Is there any easy way to compute a ``head-mask-specified" pooling computation?

For example, I have a head-mask h = [1, 1, 0, 0, 1], where 1 denotes the head of a span.
And, I also have a tense a = torch.tenser(5, 100). I want to implement a function, which should compute a new tensor b with a size of (3, 100), such that b[0] = a[0], b[1] = a[1] + a[2] + a[3] (as denoted in h), b[2] = a[4].
Using for computation is easy, but is there any efficient computation? What if h and a are batched?

Hi, ryancc
Still confused about what you are talking about. Please clarify more clearly, maybe I can help.

Hi, thank you very much.

Say I have a sentence consisting of two words: S = [“Definitely”, “not”], and what I want is to transfer S into an embedding matrix T with a size of (2, 100), where each row represents a word.

I want to adopt BERT embeddings. But in BERT, each word is represented as a sub-word unit. This means that S will be represented as [“Def”, “##in”, “##ite”, “##ly”, “not”] ( “Definitely” is tokenized as “Def”, “##in”, “##ite”, “##ly”). BERT will output an embedding matrix H with a size of (5, 100) :(.

My goal is to merge some rows of H according to the sub-word units.
For example, for “Definitely”, I should merge the embeddings of [“Def”, “##in”, “##ite”, “##ly”] to get its presentation.

In my current method, I use a head mask vector h = [1, 0, 0, 0, 1] to record the “head” of each word, where 1 indicates the head position:
h = [
1, -> “Def”
0, -> “##in”
0, -> “##ite”
0, -> “##ly”
1 -> “not”
]
So I should merge rows which have a head mask of 0 to that having a head mask of 1. I have to use the for computation to enumerate each element in h , which is slow and can not batchfy.

Could you give me some efficient method to do the above computation?

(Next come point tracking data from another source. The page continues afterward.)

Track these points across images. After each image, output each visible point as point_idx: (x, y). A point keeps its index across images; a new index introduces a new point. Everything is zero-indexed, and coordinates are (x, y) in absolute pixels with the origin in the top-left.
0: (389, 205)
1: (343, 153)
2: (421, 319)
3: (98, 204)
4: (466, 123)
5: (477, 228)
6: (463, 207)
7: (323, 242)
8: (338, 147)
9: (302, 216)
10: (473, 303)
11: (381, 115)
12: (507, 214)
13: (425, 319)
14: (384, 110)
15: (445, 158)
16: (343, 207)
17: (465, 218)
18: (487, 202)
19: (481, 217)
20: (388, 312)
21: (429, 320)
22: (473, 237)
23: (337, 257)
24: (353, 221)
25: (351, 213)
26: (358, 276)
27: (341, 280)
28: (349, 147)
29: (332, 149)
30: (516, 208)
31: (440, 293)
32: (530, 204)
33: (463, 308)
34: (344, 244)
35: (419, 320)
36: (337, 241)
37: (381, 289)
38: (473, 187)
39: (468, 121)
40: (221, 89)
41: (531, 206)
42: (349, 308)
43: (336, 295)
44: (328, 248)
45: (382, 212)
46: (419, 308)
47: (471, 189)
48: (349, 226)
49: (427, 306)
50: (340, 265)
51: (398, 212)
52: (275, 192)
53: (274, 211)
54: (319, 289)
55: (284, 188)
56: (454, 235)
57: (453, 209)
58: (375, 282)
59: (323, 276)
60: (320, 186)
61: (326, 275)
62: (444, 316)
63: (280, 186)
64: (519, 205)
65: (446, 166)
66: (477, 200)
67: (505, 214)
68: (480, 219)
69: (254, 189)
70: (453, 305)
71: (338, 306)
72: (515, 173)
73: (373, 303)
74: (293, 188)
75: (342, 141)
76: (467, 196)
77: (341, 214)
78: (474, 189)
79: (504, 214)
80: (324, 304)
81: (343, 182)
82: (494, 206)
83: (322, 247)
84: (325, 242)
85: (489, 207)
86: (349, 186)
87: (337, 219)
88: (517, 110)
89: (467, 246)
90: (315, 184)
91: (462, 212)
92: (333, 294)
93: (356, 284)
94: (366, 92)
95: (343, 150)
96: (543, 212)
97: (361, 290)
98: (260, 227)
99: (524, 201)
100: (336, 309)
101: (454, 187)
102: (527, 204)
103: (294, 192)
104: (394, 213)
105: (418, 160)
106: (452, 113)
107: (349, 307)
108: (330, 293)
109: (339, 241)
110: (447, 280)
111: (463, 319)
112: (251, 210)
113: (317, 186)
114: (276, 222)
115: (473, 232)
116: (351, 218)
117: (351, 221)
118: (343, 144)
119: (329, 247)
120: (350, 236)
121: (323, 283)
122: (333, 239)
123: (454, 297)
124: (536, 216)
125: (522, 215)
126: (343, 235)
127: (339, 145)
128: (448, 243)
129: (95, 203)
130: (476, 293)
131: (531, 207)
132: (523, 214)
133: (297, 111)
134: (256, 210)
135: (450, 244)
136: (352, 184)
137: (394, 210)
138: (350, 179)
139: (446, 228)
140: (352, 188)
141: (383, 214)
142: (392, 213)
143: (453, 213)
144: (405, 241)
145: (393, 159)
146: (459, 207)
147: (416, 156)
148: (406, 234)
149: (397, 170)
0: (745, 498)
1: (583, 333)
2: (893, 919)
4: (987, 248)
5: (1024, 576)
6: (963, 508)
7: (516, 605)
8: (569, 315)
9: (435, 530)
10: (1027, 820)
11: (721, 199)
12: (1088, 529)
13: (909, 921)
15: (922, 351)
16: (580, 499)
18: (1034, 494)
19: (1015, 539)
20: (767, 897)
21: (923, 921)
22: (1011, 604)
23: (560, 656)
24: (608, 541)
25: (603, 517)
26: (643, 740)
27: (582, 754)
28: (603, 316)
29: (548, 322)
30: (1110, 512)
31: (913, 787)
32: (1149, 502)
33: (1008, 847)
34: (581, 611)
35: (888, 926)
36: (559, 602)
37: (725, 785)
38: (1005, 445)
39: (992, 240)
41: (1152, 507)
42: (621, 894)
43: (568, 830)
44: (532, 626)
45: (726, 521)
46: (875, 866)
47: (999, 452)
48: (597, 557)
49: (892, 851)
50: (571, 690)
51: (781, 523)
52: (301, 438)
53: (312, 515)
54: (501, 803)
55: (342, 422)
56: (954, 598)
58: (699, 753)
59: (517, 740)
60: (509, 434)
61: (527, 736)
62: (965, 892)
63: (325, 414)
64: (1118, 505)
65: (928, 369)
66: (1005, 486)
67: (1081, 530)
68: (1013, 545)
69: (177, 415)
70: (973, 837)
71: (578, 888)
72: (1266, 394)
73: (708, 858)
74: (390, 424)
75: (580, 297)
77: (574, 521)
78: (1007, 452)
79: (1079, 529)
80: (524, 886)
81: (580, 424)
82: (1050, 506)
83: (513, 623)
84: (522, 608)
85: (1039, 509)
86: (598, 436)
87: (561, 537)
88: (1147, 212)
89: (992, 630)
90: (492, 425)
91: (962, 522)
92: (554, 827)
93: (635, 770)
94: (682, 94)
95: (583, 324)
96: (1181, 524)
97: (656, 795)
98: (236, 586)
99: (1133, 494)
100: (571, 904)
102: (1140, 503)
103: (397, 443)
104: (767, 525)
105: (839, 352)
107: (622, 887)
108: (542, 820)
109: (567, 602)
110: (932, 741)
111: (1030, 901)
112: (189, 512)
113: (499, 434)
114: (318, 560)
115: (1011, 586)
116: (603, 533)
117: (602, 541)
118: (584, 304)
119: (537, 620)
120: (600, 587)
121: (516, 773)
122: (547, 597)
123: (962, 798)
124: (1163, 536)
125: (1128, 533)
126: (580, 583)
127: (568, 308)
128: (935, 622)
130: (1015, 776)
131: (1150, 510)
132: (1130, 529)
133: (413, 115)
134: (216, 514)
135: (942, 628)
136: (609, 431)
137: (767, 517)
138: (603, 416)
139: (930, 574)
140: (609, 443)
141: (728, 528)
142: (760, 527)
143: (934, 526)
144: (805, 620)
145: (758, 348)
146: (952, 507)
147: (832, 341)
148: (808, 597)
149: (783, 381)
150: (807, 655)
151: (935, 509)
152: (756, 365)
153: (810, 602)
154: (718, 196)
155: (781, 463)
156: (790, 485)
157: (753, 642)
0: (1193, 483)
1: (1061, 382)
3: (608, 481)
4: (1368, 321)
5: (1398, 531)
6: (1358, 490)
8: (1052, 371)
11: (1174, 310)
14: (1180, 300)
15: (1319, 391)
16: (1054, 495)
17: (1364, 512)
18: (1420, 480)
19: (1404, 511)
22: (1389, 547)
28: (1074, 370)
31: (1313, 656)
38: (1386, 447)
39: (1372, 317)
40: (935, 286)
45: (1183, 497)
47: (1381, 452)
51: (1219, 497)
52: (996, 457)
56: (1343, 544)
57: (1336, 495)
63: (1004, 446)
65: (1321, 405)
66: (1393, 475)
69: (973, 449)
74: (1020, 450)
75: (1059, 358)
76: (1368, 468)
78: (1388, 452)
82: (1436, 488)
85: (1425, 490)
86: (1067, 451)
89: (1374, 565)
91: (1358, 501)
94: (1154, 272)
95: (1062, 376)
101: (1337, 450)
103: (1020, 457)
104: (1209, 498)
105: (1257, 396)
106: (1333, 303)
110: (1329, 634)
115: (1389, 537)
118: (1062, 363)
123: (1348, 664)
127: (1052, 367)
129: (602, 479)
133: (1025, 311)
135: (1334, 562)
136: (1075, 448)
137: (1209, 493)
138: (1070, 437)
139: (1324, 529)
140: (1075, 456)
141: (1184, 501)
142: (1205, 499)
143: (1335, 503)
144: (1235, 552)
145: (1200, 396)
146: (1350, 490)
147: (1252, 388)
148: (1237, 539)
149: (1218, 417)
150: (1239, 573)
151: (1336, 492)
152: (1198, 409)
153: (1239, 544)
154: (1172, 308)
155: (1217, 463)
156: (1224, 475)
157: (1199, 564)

I have found an efficient way to deal with it.

import torch

N = 6
C = 4

data = torch.randn(N, C)
head_mask = torch.tensor([1, 1, 0, 0, 1, 0])
head_index = (head_mask == 1).nonzero().view(-1) # 0, 1, 4
head_index_expand = torch.cat([head_index, torch.tensor([head_mask.numel()]) ] ) # 0,1, 4, 6
head_index_diff = (head_index_expand - torch.roll(head_index_expand, 1))[1:] # 1, 3, 2
splits = torch.split(data, head_index_diff.tolist())

print('ori data')
print(data)
print('after spliting')
print(splits)

# Each item contains a word, using combine all the elements in each item in the list
# you get the words you want.
1 Like

Hi, Naruto-Sasuke:
I have read your solution. It is exactly what I am looking for!
Thank you very much!